The group Wisconsin Guns Across America held a peaceful rally Saturday outside the Capitol in Madison.
Capitol police spokeswoman Stephanie Marquis said an estimated 500 to 600 people showed up and there were no issues.
The Facebook page for the event called it a “peaceful picketing protest.”
Pictures posted on the page showed people holding signs like “Know Guns Know Freedom.”
The rally is one of many slated to take place on state capitols across the country thanks to a loosely organized campaign via social media. The rallies were sponsors by the Washington D.C.-based group Political Media.
Meanwhile, the annual Janesville Gun Show took place over the weekend with organizers citing a quadrupling in attendance, with an estimated 60 percent of attendees saying they had never been to a gun show before.
“People are buying anything they’re talking about banning,” said Pucci.

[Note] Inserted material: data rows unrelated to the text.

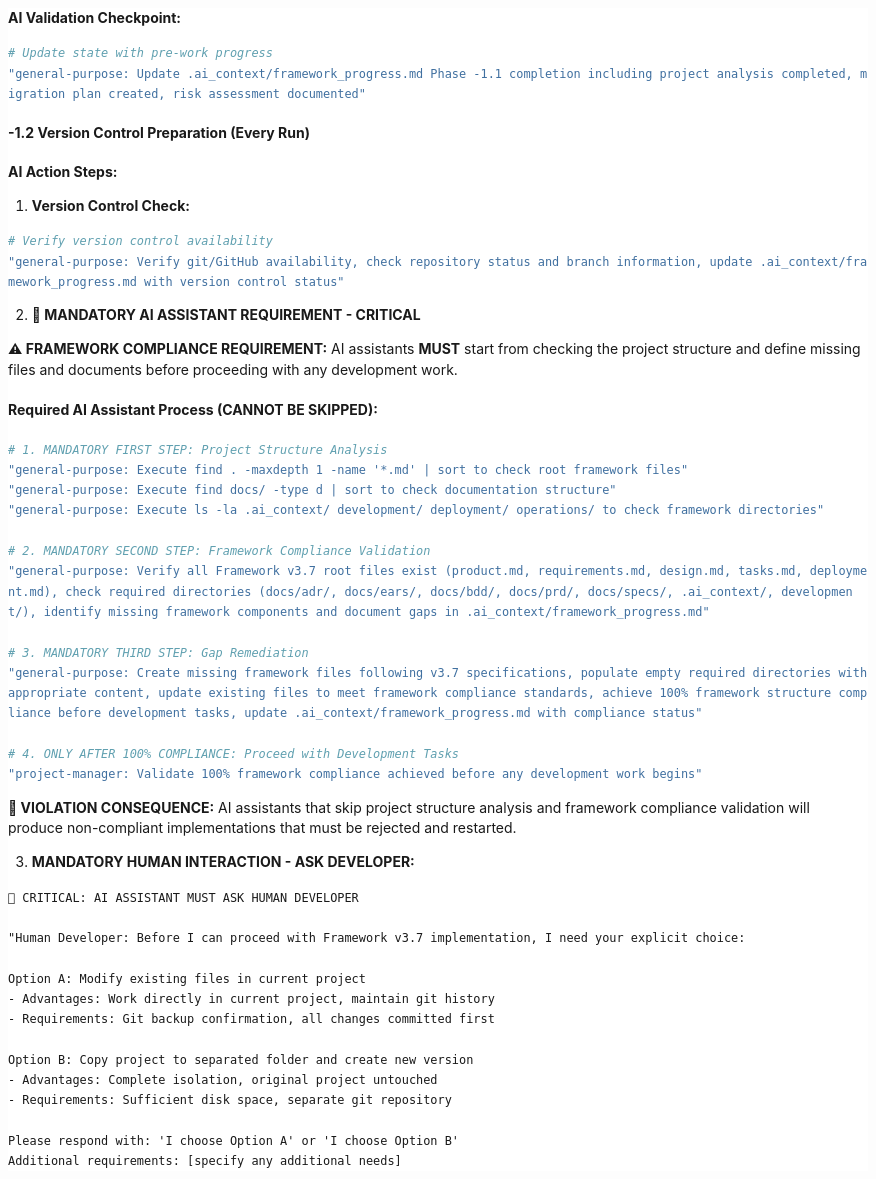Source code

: **AI Validation Checkpoint:**
```bash
# Update state with pre-work progress
"general-purpose: Update .ai_context/framework_progress.md Phase -1.1 completion including project analysis completed, migration plan created, risk assessment documented"
```

#### **-1.2 Version Control Preparation (Every Run)**

**AI Action Steps:**
1. **Version Control Check:**
```bash
# Verify version control availability
"general-purpose: Verify git/GitHub availability, check repository status and branch information, update .ai_context/framework_progress.md with version control status"
```

2. **🚨 MANDATORY AI ASSISTANT REQUIREMENT - CRITICAL**

**⚠️ FRAMEWORK COMPLIANCE REQUIREMENT:** AI assistants **MUST** start from checking the project structure and define missing files and documents before proceeding with any development work.

#### **Required AI Assistant Process (CANNOT BE SKIPPED):**

```bash
# 1. MANDATORY FIRST STEP: Project Structure Analysis
"general-purpose: Execute find . -maxdepth 1 -name '*.md' | sort to check root framework files"
"general-purpose: Execute find docs/ -type d | sort to check documentation structure"  
"general-purpose: Execute ls -la .ai_context/ development/ deployment/ operations/ to check framework directories"

# 2. MANDATORY SECOND STEP: Framework Compliance Validation
"general-purpose: Verify all Framework v3.7 root files exist (product.md, requirements.md, design.md, tasks.md, deployment.md), check required directories (docs/adr/, docs/ears/, docs/bdd/, docs/prd/, docs/specs/, .ai_context/, development/), identify missing framework components and document gaps in .ai_context/framework_progress.md"

# 3. MANDATORY THIRD STEP: Gap Remediation  
"general-purpose: Create missing framework files following v3.7 specifications, populate empty required directories with appropriate content, update existing files to meet framework compliance standards, achieve 100% framework structure compliance before development tasks, update .ai_context/framework_progress.md with compliance status"

# 4. ONLY AFTER 100% COMPLIANCE: Proceed with Development Tasks
"project-manager: Validate 100% framework compliance achieved before any development work begins"
```

**🚨 VIOLATION CONSEQUENCE:** AI assistants that skip project structure analysis and framework compliance validation will produce non-compliant implementations that must be rejected and restarted.

3. **MANDATORY HUMAN INTERACTION - ASK DEVELOPER:**
```
🚨 CRITICAL: AI ASSISTANT MUST ASK HUMAN DEVELOPER

"Human Developer: Before I can proceed with Framework v3.7 implementation, I need your explicit choice:

Option A: Modify existing files in current project 
- Advantages: Work directly in current project, maintain git history
- Requirements: Git backup confirmation, all changes committed first

Option B: Copy project to separated folder and create new version
- Advantages: Complete isolation, original project untouched  
- Requirements: Sufficient disk space, separate git repository

Please respond with: 'I choose Option A' or 'I choose Option B'
Additional requirements: [specify any additional needs]

```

Despite concerns, Pucci said most criminals aren’t getting weapons from gun shows.
“So when you come into the show, 17 of the dealers you’re going to deal with are going to do background checks,” said Pucci. “48 hour waiting period on hand guns. And you can’t get a gun until you pass the background check.”
Pucci said the issue of gun violence reaches beyond what happened last month in Newtown, Conn.
“We had a bunch of white kids at an affluent school. This guy went in and goes crazy. That same day, we had 9 kids shot in Chicago. Nobody cared about that. On an average day in the United States, almost 100 kids get shot in gang incidents, but they’re black, Hispanic, and Asian, nobody cares about it,” said Pucci.
Gun enthusiasts in attendance were split as to whether or not banning certain weapons will help stem gun violence.
“This is my own personal opinion,” said attendee Patrick Wuksinich. “I don’t want those around really, but to have those smaller caliber guns, revolvers, I think it’s just fine.”
“They’re threatening to take something away from innocent people and that’s not right,” countered attendee Charles Warrick. “They’re punishing everyone for some people who aren’t responsible with weapons.”
Pucci has been hosting gun shows since 1988 and says people – not guns – are the problem.
“We need to have a system where people who have problems, we find out about it and they don’t have access to weapons,” said Pucci.
Pucci reported an assault rifle would have cost about $900 just a few months ago.
Now the price for each is well over $2,000.
The Janesville Gun Show continues through Sunday at the Rock County Fairgrounds in Janesville.
Meanwhile, five people around the nation were injured at three different gun shows.
Three people were injured in North Carolina when a gun accidentally went off.
Officials said a man brought out a shotgun from its case when it fired.
Another man shot himself in Indiana, and in Ohio, a man was checking out a gun he had just bought when he pulled the trigger.
A bullet had been left in the gun’s chamber, wounding a friend.
All victims were taken to local hospitals, and all three incidents have been declared accidents.